The tags were an idea that David and I came up with in the spring as I dragged my feet around the idea of having a party to celebrate the publication of my book. It was very hard getting this book into the world (the frogs threatened to sue) and I was very proud of it. I believe in the importance of celebrating the good and I was encouraged down this path by Felicia, one of the booksellers at The Bookshelf Thomasville, while I was there for their fantastic Readers Retreat weekend. So, I begrudgingly said I throw a party but only if it was also about congratulating other people for whatever good things were going on in their lives too.
But then I didn't throw the party. I get uncomfy with a lot of adulation; I used to take my birthdate off of Facebook so that people wouldn't send me messages about it. It's a real crock of kooky.

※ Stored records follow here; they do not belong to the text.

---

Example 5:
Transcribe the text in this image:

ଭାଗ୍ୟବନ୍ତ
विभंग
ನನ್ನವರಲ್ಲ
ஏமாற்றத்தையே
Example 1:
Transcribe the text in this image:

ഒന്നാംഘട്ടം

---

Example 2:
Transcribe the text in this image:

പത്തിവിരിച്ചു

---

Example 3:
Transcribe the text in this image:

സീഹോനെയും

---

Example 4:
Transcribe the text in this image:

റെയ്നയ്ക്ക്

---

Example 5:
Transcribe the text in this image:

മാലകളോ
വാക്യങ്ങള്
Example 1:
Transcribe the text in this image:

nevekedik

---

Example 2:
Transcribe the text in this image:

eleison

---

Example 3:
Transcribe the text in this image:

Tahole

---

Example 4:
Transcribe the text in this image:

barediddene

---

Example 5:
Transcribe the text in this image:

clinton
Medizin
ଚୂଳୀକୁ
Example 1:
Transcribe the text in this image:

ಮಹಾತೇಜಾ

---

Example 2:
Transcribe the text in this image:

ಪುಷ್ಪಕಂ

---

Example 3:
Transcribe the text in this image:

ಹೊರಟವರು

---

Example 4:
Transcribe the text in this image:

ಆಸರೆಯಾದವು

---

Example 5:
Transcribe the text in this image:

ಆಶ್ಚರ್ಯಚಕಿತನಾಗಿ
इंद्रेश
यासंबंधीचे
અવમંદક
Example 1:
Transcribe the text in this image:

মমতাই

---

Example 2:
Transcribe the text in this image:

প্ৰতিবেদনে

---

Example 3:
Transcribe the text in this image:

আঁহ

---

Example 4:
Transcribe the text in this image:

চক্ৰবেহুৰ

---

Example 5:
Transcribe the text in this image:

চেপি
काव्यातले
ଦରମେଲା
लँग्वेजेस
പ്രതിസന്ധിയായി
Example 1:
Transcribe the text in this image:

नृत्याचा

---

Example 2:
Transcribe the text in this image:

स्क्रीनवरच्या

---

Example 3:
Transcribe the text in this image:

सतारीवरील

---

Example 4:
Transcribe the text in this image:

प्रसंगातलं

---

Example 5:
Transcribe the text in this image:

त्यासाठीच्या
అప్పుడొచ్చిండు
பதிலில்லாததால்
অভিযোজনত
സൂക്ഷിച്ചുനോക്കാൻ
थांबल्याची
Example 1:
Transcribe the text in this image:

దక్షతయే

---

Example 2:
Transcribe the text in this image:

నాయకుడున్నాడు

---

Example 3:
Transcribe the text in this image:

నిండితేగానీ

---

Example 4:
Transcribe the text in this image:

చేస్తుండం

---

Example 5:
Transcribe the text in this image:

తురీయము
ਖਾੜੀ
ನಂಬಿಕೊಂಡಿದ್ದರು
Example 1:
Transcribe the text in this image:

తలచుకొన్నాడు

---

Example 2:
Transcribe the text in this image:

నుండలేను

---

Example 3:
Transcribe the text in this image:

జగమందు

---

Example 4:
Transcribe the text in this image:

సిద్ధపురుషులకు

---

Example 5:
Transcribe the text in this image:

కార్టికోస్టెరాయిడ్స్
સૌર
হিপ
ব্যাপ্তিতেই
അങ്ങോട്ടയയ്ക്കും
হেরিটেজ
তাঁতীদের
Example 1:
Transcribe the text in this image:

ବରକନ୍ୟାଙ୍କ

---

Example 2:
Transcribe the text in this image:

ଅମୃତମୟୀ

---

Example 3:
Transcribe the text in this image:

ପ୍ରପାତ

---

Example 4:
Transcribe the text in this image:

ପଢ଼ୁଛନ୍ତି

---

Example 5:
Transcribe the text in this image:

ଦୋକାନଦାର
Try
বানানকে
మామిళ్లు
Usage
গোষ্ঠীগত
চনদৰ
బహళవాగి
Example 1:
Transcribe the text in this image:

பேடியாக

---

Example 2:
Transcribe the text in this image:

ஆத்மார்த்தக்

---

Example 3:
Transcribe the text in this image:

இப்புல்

I don't want a lot of attention (and I know, you're thinking, "Now, sis, I am reading this newsletter you write whenever you feel like it about your thoughts and feelings and frequently encourage people to buy one of your two memoirs and the Young Adult novel that people mistakenly think is about you even though the character you are most like is the grandfather." But I don't want a room full of people clapping at me unless I'm on stage behind a microphone. Because that's business. I understand performance, I understand transaction. But if you're coming into my house and politely declining my champagne, I want the chance to be me sans performance, and to hear you be you, and it's harder to do that over the din of applause.)
I love hearing other people's good news. I love hearing about what you're trying to do. I love hearing about what was hard and what you're going to do about it and what you're letting go, because that's worth celebrating, too. I went around the party taking pictures of people's tags because I wanted so badly to remember them, to remember this place in our lives, to remember that people showed up in our house and said "Hey, this thing happened in this year and let's celebrate it." I got halfway through grad school with a 4.0; I moved in with the love of my life; I joined a Klezmer band; I built an IKEA shelf; I got a new pet; I came back; I didn't quit.
Looking back through my photos, I realize I didn't take a picture of my own tag. (Which is why I had to write a whole newsletter about it, obviously.) But what I wrote, eventually, was "I learned how to swim." Some people were surprised. "Didn't you meet Ann Patchett?? And a puppet?!" I did. And it was wonderful. But every Tuesday afternoon for a year, I met an instructor at a pool. The other lanes had students who were available at that time because they were under five-years-old. I was, at the beginning, 41. I was frequently mistaken for a parent even though I was sitting there shirtless in a bathing suit, scrolling on my phone so as to appear casual and confident and capable of learning the breaststroke. I did not master the breaststroke. But every Tuesday for half an hour, I learned how to not drown. And that's what I want to celebrate this year.
If you want to share something that you should be celebrated for in the comments, I would absolutely love that. (The site may make you sign in to do that, but you don't have to pay anything or whatever.) But either way, I hope that you're celebrating yourself for being here, for getting here, for staying here. Happy New Year!